Kegempaan yang kuat dari Selat Sunda merupakan salah satu alasan mengapa dipilih
jembatan gantung dan bukan terowongan di bawah dasar laut sebagai sarana
penyeberangan.
Dari uraian di atas jelaslah, bahwa dalam merencanakan jembatan gantung baru
untuk menyeberangi suatu selat, konsep Generasi Pertama dengan memakai gelegar
rangka pengaku dan konsep Generasi Kedua dengan memakai sistem dek berupa kotak
tunggal seyogyanya tidak ditinjau lagi, kecuali untuk jembatan-jembatan gantung
berbentang pendek (sampai beberapa ratus meter) yang tidak memerlukan kecanggihan
yang tinggi.

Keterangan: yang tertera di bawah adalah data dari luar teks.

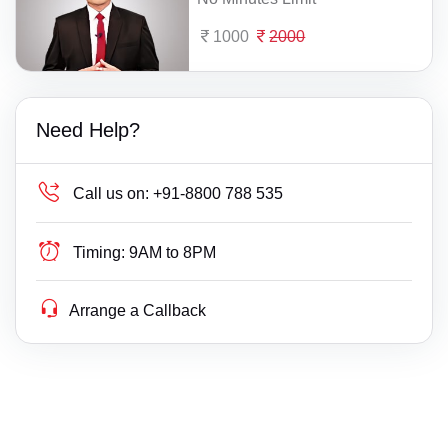
1000
2000
Need Help?
Call us on:
+91-8800 788 535
Timing:
9AM to 8PM
Arrange a Callback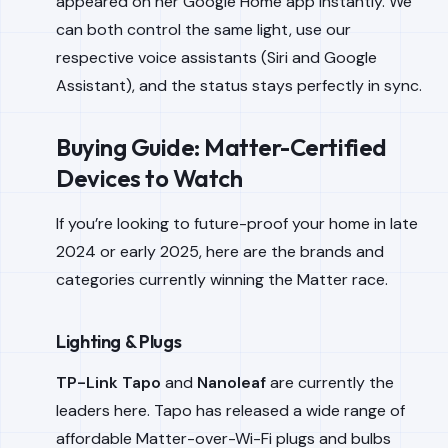
appeared on her Google Home app instantly. We
can both control the same light, use our
respective voice assistants (Siri and Google
Assistant), and the status stays perfectly in sync.
Buying Guide: Matter-Certified
Devices to Watch
If you’re looking to future-proof your home in late
2024 or early 2025, here are the brands and
categories currently winning the Matter race.
Lighting & Plugs
TP-Link Tapo
and
Nanoleaf
are currently the
leaders here. Tapo has released a wide range of
affordable Matter-over-Wi-Fi plugs and bulbs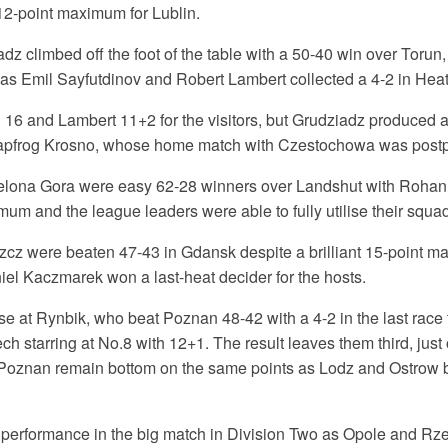
12-point maximum for Lublin.
z climbed off the foot of the table with a 50-40 win over Torun
 as Emil Sayfutdinov and Robert Lambert collected a 4-2 in Heat
 16 and Lambert 11+2 for the visitors, but Grudziadz produced a
eapfrog Krosno, whose home match with Czestochowa was postp
ielona Gora were easy 62-28 winners over Landshut with Rohan
mum and the league leaders were able to fully utilise their squad
z were beaten 47-43 in Gdansk despite a brilliant 15-point m
iel Kaczmarek won a last-heat decider for the hosts.
se at Rynbik, who beat Poznan 48-42 with a 4-2 in the last race t
ch starring at No.8 with 12+1. The result leaves them third, just
Poznan remain bottom on the same points as Lodz and Ostrow 
at performance in the big match in Division Two as Opole and Rz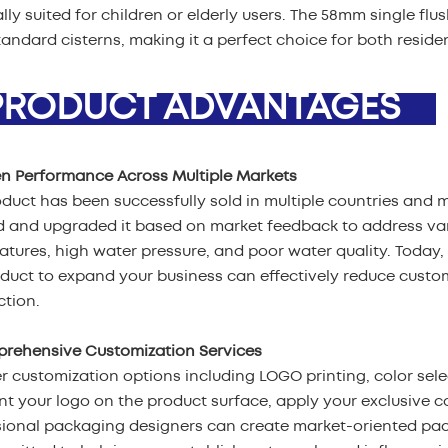
lly suited for children or elderly users. The 58mm single fl
andard cisterns, making it a perfect choice for both reside
ODUCT ADVANTAGES
en Performance Across Multiple Markets
duct has been successfully sold in multiple countries and 
d and upgraded it based on market feedback to address var
tures, high water pressure, and poor water quality. Today, 
oduct to expand your business can effectively reduce cust
ction.
prehensive Customization Services
r customization options including LOGO printing, color sel
nt your logo on the product surface, apply your exclusive c
sional packaging designers can create market-oriented pa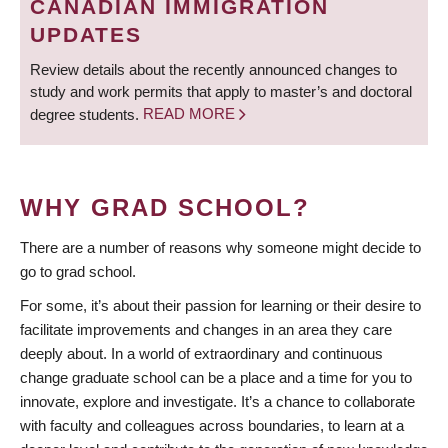
CANADIAN IMMIGRATION
UPDATES
Review details about the recently announced changes to
study and work permits that apply to master’s and doctoral
degree students.
READ MORE
WHY GRAD SCHOOL?
There are a number of reasons why someone might decide to
go to grad school.
For some, it’s about their passion for learning or their desire to
facilitate improvements and changes in an area they care
deeply about. In a world of extraordinary and continuous
change graduate school can be a place and a time for you to
innovate, explore and investigate. It’s a chance to collaborate
with faculty and colleagues across boundaries, to learn at a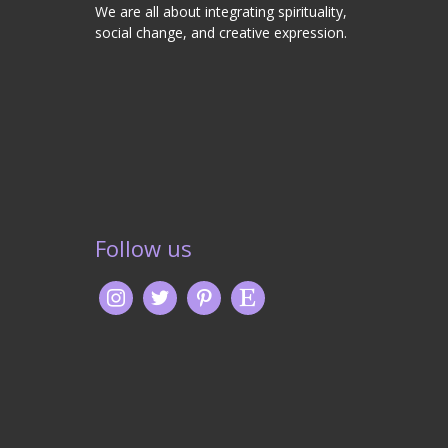
We are all about integrating spirituality,
social change, and creative expression.
Follow us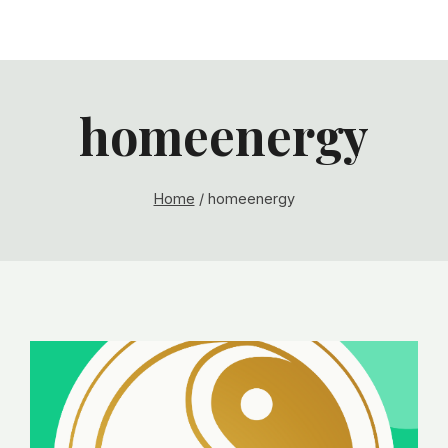
homeenergy
Home
/
homeenergy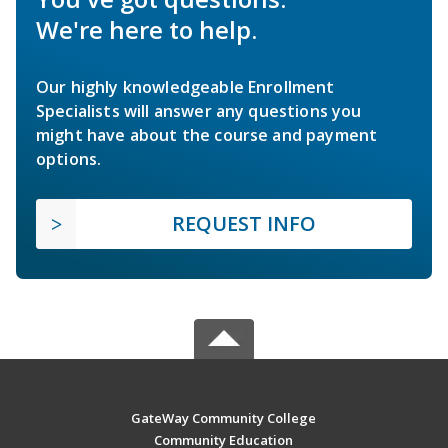
We're here to help.
Our highly knowledgeable Enrollment
Specialists will answer any questions you
might have about the course and payment
options.
REQUEST INFO
GateWay Community College
Community Education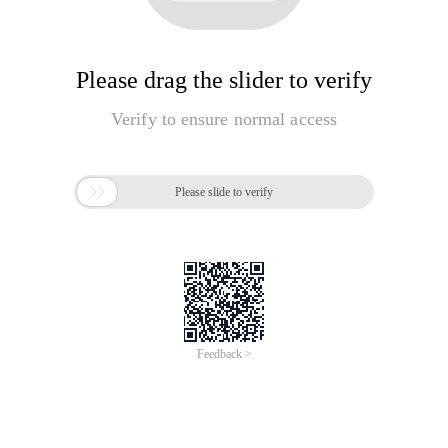
Please drag the slider to verify
Verify to ensure normal access

Please slide to verify
Feedback >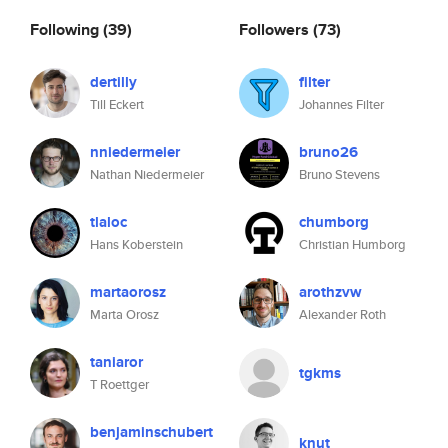
Following
(39)
Followers
(73)
dertilly
filter
Till Eckert
Johannes Filter
nniedermeier
bruno26
Nathan Niedermeier
Bruno Stevens
tlaloc
chumborg
Hans Koberstein
Christian Humborg
martaorosz
arothzvw
Marta Orosz
Alexander Roth
taniaror
tgkms
T Roettger
benjaminschubert
knut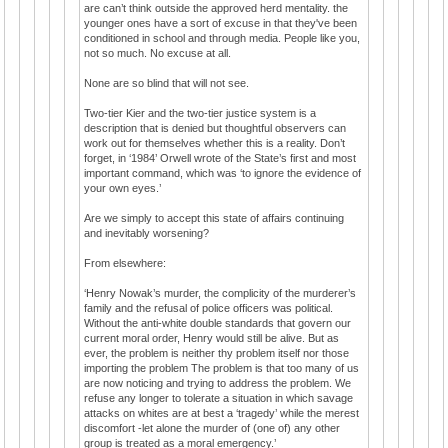
are can’t think outside the approved herd mentality. the
younger ones have a sort of excuse in that they've been
conditioned in school and through media. People like you,
not so much. No excuse at all.
None are so blind that will not see.
Two-tier Kier and the two-tier justice system is a
description that is denied but thoughtful observers can
work out for themselves whether this is a reality. Don’t
forget, in ‘1984’ Orwell wrote of the State’s first and most
important command, which was ‘to ignore the evidence of
your own eyes.’
Are we simply to accept this state of affairs continuing
and inevitably worsening?
From elsewhere:
‘Henry Nowak’s murder, the complicity of the murderer’s
family and the refusal of police officers was political.
Without the anti-white double standards that govern our
current moral order, Henry would still be alive. But as
ever, the problem is neither thy problem itself nor those
importing the problem The problem is that too many of us
are now noticing and trying to address the problem. We
refuse any longer to tolerate a situation in which savage
attacks on whites are at best a ‘tragedy’ while the merest
discomfort -let alone the murder of (one of) any other
group is treated as a moral emergency.’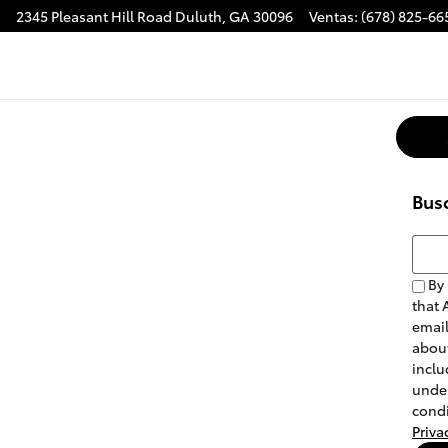
2345 Pleasant Hill Road
Duluth
,
GA
30096
Ventas
:
(678) 825-66
Bus
Busca
By 
that 
email
about
inclu
under
condi
Priva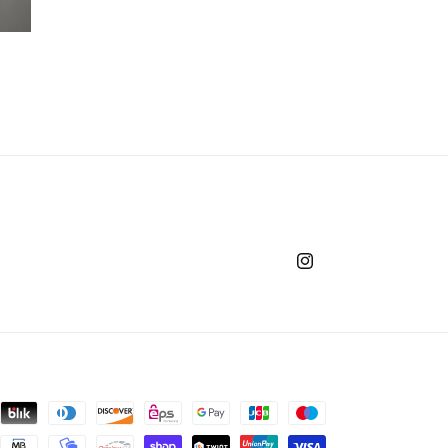
Instagram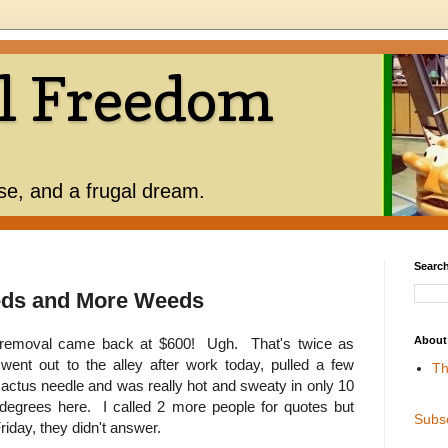
l Freedom
use, and a frugal dream.
Search
eds and More Weeds
About
d removal came back at $600! Ugh. That's twice as
ent out to the alley after work today, pulled a few
Th
cactus needle and was really hot and sweaty in only 10
 degrees here. I called 2 more people for quotes but
Subs
 Friday, they didn't answer.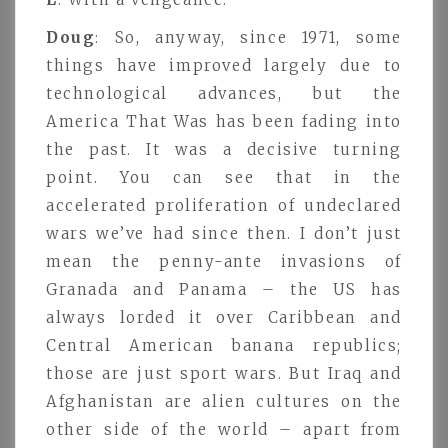
Doug
: So, anyway, since 1971, some
things have improved largely due to
technological advances, but the
America That Was has been fading into
the past. It was a decisive turning
point. You can see that in the
accelerated proliferation of undeclared
wars we’ve had since then. I don’t just
mean the penny-ante invasions of
Granada and Panama – the US has
always lorded it over Caribbean and
Central American banana republics;
those are just sport wars. But Iraq and
Afghanistan are alien cultures on the
other side of the world – apart from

Untuk membentangi Selat Sunda dengan palung-palung lautnya yang lebar
dan dalam, dengan sendirinya harus dipilih jembatan gantung dari Generasi Ketiga.
3. PERKEMBANGAN DI INDONESIA
Jembatan-jembatan gantung yang sudah ada di Indonesia dan yang masih dalam
tahap pelaksanaan, mempunyai panjang bentang beberapa ratus meter saja, belum
melampaui 1.000 meter. Di dalam Tabel 4 ditunjukkan jembatan-jembatan gantung
tersebut, dimana terlihat bahwa tiga jembatan gantung yang pertama, yaitu Jembatan
Sungai Membramo (235 meter), Jembatan Sungai Barito (240 meter) dan Jembatan
Sungai Mahakam II (270 meter) adalah masih dari Generasi Pertama. Hal ini adalah
mengingat bentangnya yang relatif masih pendek (beberapa ratus meter) dan
pelaksanaannya yang lebih mudah untuk lokasi-lokasinya yang terpencil.
(a) (b)
10
(c) (d)
Gambar 7. Jembatan-jembatan gantung di Indonesia, (a) Jembatan S. Membramo (235 m), (b) Jembatan
S. Barito (240 m), (c) Jembatan S. Mahakam II (270 m) dan (d) Jembatan S. Batam-Tonton
(350 m, cable-stayed).
Jembatan antara Pulau Batam dan Pulau Tonton, salah satu dari enam jembatan
Barelang, sebenarnya bukan jembatan gantung, tetapi jembatan cable-stayed. Untuk
jembatan jenis ini panjang bentang 350 meter termasuk cukup panjang. Dengan deknya
yang berupa kotak tunggal dengan bentuk aerodinamik, konsepnya adalah setara dengan
konsep jembatan gantung Generasi Kedua.
Jembatan Selat Bali dengan panjang bentang 2.100 meter, seperti sudah dikatakan
di muka, masih merupakan usulan BOT kepada Departemen Pekerjaan Umum,
sedangkan Jembatan Selat Sunda dengan panjang bentang lebih dari 3.000 meter (lihat
Gambar 8) baru akan dimulai studi kelayakan dan rencana dasarnya. Keduanya termasuk
dalam jembatan Tri Nusa Bima Sakti, dan akan direncanakan menurut konsep teknologi
jembatan gantung mutakhir, yaitu konsep Generasi Ketiga.
11
Gambar 8. Jembatan Selat Sunda (impresi artis) dengan konsep Generasi Ketiga.